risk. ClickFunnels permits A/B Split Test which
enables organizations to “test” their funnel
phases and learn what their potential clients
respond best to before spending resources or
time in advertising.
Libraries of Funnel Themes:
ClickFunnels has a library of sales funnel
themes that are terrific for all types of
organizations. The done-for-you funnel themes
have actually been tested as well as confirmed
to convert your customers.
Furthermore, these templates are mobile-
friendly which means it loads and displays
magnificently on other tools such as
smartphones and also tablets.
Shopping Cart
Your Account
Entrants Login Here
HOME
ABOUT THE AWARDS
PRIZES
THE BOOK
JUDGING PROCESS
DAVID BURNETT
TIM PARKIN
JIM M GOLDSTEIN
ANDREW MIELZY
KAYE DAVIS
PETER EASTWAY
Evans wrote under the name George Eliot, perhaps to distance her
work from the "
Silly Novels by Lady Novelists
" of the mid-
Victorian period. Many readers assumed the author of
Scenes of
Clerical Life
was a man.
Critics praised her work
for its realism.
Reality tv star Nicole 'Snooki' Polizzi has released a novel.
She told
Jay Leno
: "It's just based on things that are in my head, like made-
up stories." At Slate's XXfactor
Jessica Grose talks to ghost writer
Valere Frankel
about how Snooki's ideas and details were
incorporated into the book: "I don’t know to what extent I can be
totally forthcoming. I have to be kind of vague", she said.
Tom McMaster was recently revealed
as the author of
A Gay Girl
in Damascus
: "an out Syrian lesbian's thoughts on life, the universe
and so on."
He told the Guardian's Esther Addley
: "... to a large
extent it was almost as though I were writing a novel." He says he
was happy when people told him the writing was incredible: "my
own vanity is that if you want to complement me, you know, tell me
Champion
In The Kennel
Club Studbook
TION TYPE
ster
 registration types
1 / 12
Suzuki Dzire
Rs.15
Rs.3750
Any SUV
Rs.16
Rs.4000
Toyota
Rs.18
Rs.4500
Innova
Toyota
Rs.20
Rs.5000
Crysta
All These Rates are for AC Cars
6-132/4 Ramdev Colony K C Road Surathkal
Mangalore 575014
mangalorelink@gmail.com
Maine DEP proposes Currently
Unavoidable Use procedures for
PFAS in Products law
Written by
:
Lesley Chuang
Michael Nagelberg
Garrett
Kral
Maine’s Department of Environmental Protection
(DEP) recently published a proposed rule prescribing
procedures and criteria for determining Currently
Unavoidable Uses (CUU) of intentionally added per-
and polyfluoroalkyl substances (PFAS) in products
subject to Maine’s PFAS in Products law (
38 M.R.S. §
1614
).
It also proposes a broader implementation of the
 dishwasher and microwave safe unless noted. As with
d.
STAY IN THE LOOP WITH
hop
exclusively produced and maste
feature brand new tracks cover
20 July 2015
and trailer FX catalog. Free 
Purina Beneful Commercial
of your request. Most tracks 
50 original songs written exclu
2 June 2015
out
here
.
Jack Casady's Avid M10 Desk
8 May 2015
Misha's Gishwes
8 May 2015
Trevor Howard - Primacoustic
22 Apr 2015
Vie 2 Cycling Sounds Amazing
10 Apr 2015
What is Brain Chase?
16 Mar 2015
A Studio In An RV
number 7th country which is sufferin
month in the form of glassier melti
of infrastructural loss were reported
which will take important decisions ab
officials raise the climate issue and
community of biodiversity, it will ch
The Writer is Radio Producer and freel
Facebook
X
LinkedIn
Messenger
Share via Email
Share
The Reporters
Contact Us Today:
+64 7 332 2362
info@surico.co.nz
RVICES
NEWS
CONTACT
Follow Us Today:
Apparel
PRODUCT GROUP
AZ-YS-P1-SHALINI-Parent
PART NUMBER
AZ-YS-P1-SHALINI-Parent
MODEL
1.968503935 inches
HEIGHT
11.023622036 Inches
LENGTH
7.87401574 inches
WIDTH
━━━
### What is expected
Whenever the string "their" shows up in a line of the records, copy that line.

### Answer space
enables organizations to “test” their funnel
phases and learn what their potential clients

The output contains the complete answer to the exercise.